Parts of the exercise »
1 > Summarize the article on AI-driven cybersecurity threats in two sentences.
2 > According to the article on AI-driven cybersecurity threats, what is the name of the platform Sequretek is building?

Today, we have entered the fourth wave of cybersecurity threats, where AI is a double-edged sword. Adversaries now collapse patch windows in minutes, making traditional weekly cycles obsolete. 

In banking and government, these are not just data loss events; they threaten national security and physical safety. At the same time, fast advancements in AI model development are currently leading to new cybersecurity risks, which are especially significant to BFSI and government organisations.

“Such trends may involve phishing using AI-generated content, deepfake impersonation, automation of social engineering techniques, creating synthetic identities, designing AI-powered malware, AI-driven vulnerability research, and attacking AI models. Unlike traditional attacks, those powered by artificial intelligence are highly scalable and personalized, allowing attackers to circumvent existing defense systems,” JP Mishra, founder, Deep Algorithms.

Explaining further, Mishra says that in terms of banking, these cyber risks may cause account takeover, payment fraud, identity theft, illegal access to bank infrastructure, and compromise of customers' sensitive data. “When it comes to governments, these threats may be employed by malicious actors to attack the digital infrastructure of governments, steal citizens' information, compromise important databases and governmental administrative services,” added Mishra.

Experts point out that as India rapidly transforms itself into a fully digital society through online banking, digital payments, and digital governance, cybersecurity attacks powered by AI technologies will only become even more advanced and challenging. Therefore, investments in AI-based security, identity protection, threat intelligence, and resilience are crucial.

“The threat is also geopolitical. When export controls lock AI models or sanctions leave Indian organisations unable to provision Western stacks, India's structural vulnerability becomes undeniable. At the same time, sovereign cybersecurity is not protectionism, it is optionality. Nations and enterprises need localised, governed AI models to secure their data and maintain geopolitical resilience,” remarked Pankit Desai, cofounder and CEO, Sequretek.

Interestingly, Sequretek is building the Percept platform so enterprises are not hostage to another nation's foreign policy. “True security requires aligning technology with the classic triad of people and processes. We then move from "Make in India" to "Made for the World." The next decade belongs to those who prove dependence was a choice, not destiny,” said Desai.

Experts further point out that the convergence of cheap generative audio or video, agentic LLM tooling, and India's digital-public-infrastructure stack (UPI, Aadhaar, DigiLocker, NIC email, GeM) has produced a distinctly Indian threat surface. Banks face voice cloned UPI fraud and deepfake V-CIP, the state faces deepfake disinformation, synthetic-identity DBT leakage, and agentic APTs against NCIIPC-protected infrastructure.

“Voice plus video deepfakes are now the dominant social-engineering vector in Indian retail banking. Experts must treat voice-bio as a soft factor, not a hard one. India's DPI (UPI, Aadhaar, DigiLocker) is a force multiplier for citizens and attackers. Every new GenAI rail must be threat-modelled at the DPI (Deep packet inspection) layer, not just the app layer. Agentic LLM intrusions collapse defender dwell-time advantage and as a result, cooperative banks, PSUs and state-IT departments can be the main targets. Sovereign-LLM push (IndiaAI Mission) is needed for data-residency but expands supply-chain risk demand signed weights, model SBOMs, red-team evidence,” explained Sudin Baraokar, Global AI and Quantum Advisor and the former technology office at the State Bank of India.

(Extracted records)
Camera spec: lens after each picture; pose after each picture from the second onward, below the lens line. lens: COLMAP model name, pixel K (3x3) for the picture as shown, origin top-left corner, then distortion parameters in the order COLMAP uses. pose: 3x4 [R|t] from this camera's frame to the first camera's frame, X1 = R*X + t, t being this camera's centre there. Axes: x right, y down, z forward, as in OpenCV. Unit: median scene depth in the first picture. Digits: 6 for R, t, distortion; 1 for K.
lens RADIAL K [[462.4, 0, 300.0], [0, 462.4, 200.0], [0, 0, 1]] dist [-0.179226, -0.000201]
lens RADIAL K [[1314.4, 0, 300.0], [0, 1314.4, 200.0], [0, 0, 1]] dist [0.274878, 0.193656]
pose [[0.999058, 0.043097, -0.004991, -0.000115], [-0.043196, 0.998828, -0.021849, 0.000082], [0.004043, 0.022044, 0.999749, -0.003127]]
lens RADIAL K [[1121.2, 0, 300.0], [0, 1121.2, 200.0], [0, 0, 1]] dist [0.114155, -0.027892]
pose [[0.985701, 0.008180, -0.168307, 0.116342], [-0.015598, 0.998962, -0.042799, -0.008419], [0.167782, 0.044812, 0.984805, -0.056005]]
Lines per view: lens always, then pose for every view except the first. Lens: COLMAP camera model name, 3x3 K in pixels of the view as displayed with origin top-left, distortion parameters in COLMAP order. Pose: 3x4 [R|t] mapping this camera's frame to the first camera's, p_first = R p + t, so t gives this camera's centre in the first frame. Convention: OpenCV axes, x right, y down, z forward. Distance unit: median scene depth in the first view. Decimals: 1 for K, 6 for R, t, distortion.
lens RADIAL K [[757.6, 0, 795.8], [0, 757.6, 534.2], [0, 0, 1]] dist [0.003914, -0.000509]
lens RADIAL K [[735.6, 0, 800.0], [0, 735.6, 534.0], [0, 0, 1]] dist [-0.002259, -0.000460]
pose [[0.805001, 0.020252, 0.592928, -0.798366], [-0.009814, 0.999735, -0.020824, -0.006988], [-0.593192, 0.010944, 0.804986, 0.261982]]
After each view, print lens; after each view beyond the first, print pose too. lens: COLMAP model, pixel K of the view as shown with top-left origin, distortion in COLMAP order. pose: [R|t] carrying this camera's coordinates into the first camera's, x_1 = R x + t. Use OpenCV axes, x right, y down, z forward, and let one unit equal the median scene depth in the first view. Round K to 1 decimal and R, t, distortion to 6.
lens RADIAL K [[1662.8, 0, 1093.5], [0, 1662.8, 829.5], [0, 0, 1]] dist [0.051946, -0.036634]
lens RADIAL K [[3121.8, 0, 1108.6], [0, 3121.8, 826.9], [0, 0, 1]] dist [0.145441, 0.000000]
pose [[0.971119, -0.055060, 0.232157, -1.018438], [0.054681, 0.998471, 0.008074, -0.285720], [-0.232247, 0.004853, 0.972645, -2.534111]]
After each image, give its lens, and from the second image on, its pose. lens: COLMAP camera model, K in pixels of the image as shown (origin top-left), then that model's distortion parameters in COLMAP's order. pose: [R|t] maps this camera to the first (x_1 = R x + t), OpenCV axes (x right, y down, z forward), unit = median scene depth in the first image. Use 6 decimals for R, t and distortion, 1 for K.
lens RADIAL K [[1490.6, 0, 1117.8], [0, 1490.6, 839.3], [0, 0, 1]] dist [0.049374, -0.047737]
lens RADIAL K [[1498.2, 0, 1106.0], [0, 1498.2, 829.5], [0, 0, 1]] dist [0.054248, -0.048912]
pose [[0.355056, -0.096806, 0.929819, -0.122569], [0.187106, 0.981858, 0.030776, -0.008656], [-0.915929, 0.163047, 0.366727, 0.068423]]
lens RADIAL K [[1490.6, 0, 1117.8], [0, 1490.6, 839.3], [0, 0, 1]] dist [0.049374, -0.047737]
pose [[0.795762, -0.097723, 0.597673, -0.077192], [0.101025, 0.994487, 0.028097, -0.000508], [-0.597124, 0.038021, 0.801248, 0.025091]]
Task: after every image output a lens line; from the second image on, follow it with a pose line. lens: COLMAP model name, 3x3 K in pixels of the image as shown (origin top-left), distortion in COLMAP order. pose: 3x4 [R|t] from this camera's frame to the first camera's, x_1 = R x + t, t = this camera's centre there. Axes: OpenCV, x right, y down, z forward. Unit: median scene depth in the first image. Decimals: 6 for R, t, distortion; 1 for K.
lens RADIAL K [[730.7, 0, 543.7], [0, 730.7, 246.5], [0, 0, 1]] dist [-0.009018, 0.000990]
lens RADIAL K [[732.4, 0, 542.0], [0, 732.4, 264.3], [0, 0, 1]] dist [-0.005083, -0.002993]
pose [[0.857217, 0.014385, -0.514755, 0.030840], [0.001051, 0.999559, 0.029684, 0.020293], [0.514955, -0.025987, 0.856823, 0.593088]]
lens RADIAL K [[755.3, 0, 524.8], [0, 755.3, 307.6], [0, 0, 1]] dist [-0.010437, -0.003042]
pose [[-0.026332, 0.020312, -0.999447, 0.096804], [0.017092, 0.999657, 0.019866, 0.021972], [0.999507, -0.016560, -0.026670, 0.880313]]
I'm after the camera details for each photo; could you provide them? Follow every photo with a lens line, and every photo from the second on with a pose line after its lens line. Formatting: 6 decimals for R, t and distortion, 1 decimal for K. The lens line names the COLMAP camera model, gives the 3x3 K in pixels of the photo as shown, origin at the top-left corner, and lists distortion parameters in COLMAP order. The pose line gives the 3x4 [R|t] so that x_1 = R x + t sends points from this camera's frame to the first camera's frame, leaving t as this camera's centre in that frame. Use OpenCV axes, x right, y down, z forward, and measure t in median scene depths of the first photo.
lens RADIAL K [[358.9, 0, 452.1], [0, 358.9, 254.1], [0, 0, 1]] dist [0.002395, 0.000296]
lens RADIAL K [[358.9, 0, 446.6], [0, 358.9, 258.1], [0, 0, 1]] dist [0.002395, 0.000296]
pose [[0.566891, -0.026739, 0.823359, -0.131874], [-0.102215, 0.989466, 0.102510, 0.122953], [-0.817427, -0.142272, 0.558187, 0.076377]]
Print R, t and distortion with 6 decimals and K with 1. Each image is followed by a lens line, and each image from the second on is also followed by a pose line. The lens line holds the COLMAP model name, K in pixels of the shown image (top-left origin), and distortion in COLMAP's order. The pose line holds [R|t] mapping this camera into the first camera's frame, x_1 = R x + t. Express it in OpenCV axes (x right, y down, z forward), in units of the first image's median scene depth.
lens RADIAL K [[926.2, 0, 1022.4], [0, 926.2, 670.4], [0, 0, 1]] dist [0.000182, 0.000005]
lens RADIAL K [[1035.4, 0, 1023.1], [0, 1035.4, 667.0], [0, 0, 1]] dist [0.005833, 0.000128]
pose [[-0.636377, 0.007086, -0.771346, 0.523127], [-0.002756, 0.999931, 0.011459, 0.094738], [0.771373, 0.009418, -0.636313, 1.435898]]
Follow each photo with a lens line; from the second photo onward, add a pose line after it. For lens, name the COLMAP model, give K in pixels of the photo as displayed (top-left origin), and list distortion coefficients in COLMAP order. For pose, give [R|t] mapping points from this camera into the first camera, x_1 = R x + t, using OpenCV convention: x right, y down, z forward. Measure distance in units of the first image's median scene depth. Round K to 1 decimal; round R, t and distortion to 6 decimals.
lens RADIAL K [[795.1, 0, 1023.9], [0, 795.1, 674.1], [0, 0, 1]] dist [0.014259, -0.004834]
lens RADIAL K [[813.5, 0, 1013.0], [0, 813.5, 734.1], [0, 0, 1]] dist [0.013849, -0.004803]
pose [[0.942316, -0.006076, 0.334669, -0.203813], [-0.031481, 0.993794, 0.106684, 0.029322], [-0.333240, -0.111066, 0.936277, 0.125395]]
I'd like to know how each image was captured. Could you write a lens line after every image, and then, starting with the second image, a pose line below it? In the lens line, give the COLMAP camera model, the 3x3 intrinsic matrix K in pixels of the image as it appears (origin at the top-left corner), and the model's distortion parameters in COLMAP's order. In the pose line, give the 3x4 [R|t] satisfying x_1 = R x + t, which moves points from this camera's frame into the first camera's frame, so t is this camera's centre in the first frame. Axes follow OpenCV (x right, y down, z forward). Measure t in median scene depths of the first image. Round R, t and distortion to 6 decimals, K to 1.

Numbered responses »
1 > AI-powered attacks such as AI-generated phishing, deepfake impersonation and AI-designed malware pose significant risks to banking and government organizations, including account takeover, theft of citizens' information and threats to national security. Experts call for investment in AI-based security and localized, governed AI models, and they note that India's digital public infrastructure has produced a distinctly Indian threat surface.

2 > The Percept platform.